- **Task to carry out**
Using the listing below, set down each line from the line containing "right eye: (103, 96)" through the line containing "left ear: (148, 85)", both ends included, exactly and with nothing added.
-*-*-
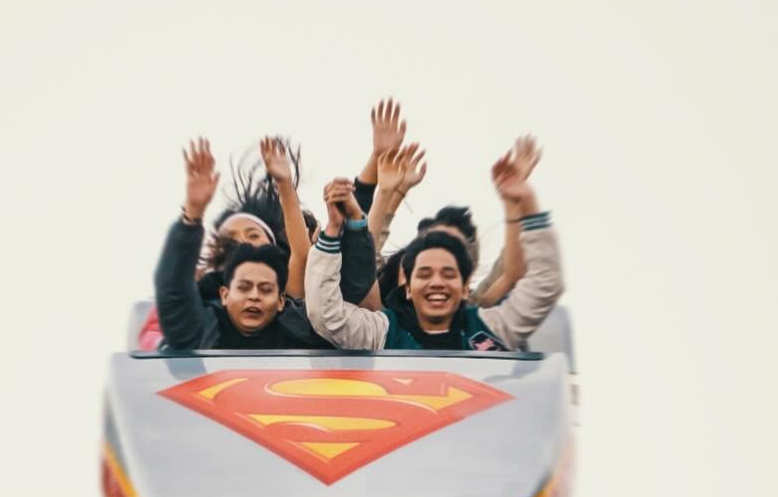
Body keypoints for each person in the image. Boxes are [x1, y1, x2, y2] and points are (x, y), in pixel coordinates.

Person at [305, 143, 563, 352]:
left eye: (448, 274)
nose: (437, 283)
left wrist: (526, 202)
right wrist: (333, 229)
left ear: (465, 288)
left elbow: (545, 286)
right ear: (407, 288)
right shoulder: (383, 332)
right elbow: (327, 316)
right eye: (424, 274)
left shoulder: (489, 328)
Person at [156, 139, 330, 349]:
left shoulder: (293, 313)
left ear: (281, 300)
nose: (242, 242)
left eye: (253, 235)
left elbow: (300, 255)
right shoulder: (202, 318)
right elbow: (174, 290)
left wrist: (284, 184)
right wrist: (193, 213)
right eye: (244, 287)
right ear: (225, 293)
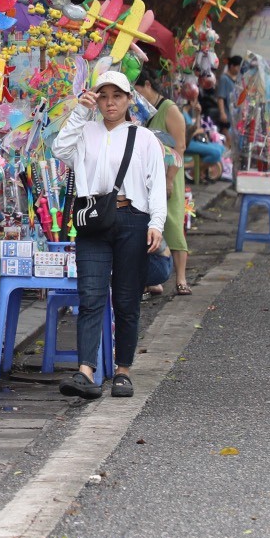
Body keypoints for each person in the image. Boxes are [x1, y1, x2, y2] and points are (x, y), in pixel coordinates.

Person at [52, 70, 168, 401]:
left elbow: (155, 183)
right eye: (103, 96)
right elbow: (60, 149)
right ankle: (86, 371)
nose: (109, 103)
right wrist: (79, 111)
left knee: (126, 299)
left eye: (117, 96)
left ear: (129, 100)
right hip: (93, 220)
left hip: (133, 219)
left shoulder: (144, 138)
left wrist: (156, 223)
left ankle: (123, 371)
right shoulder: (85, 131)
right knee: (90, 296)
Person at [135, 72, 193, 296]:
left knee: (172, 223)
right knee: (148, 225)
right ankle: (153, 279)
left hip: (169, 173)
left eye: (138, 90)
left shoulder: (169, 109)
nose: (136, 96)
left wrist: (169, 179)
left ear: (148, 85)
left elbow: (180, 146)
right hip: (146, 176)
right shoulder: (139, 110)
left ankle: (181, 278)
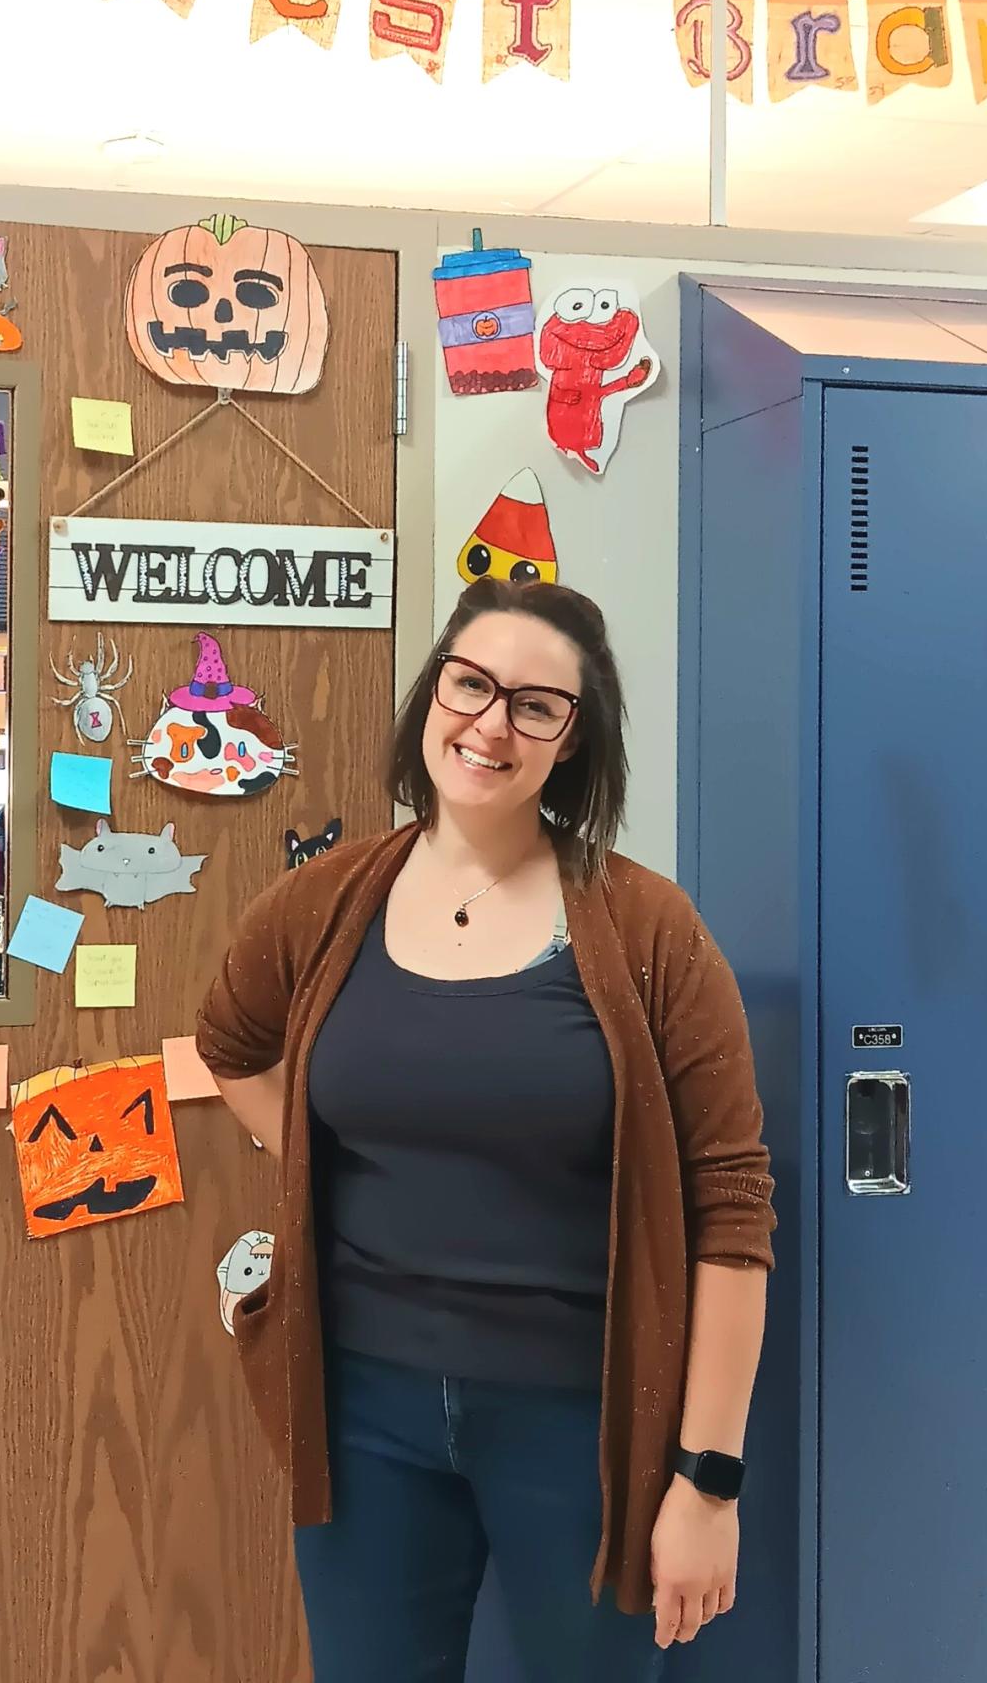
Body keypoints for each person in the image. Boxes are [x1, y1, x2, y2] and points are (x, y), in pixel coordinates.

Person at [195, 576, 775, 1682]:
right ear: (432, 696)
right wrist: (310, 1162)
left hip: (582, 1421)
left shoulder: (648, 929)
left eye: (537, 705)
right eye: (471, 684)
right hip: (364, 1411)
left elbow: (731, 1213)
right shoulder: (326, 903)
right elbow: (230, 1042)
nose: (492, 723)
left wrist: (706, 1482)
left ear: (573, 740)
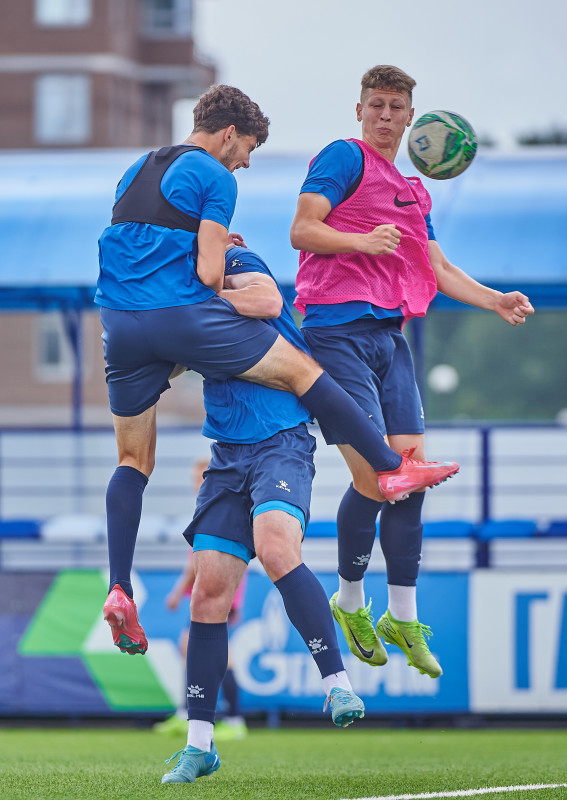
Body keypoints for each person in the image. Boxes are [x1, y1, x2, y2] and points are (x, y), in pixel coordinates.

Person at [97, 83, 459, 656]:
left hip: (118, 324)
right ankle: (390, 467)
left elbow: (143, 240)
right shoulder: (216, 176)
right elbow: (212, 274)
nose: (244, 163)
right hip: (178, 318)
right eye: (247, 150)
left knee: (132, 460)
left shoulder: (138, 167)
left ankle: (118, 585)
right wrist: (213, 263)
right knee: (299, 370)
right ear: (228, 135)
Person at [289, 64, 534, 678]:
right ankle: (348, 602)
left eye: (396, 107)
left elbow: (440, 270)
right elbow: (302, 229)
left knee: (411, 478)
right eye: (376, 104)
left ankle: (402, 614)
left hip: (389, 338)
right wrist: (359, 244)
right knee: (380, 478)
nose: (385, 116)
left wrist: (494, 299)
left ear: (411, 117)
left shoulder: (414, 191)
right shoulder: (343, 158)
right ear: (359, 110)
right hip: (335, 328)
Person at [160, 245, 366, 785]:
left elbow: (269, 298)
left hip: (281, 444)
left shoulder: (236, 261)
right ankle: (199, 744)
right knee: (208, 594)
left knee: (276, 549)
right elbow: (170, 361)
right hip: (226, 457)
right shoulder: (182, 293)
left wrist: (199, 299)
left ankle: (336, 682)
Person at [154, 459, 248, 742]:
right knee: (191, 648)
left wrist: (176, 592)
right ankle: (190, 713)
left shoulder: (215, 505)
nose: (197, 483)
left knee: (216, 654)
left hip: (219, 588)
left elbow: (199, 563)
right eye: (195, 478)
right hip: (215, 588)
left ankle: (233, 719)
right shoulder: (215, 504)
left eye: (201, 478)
-*-*-
- **Result**
right eye: (103, 96)
right elbow: (60, 149)
right ankle: (86, 371)
nose: (109, 103)
right wrist: (79, 111)
left knee: (126, 299)
left eye: (117, 96)
left ear: (129, 100)
right hip: (93, 220)
left hip: (133, 219)
left shoulder: (144, 138)
left wrist: (156, 223)
left ankle: (123, 371)
right shoulder: (85, 131)
right knee: (90, 296)
Person at [135, 72, 193, 296]:
left knee: (172, 223)
right knee: (148, 225)
right ankle: (153, 279)
left hip: (169, 173)
left eye: (138, 90)
left shoulder: (169, 109)
nose: (136, 96)
left wrist: (169, 179)
left ear: (148, 85)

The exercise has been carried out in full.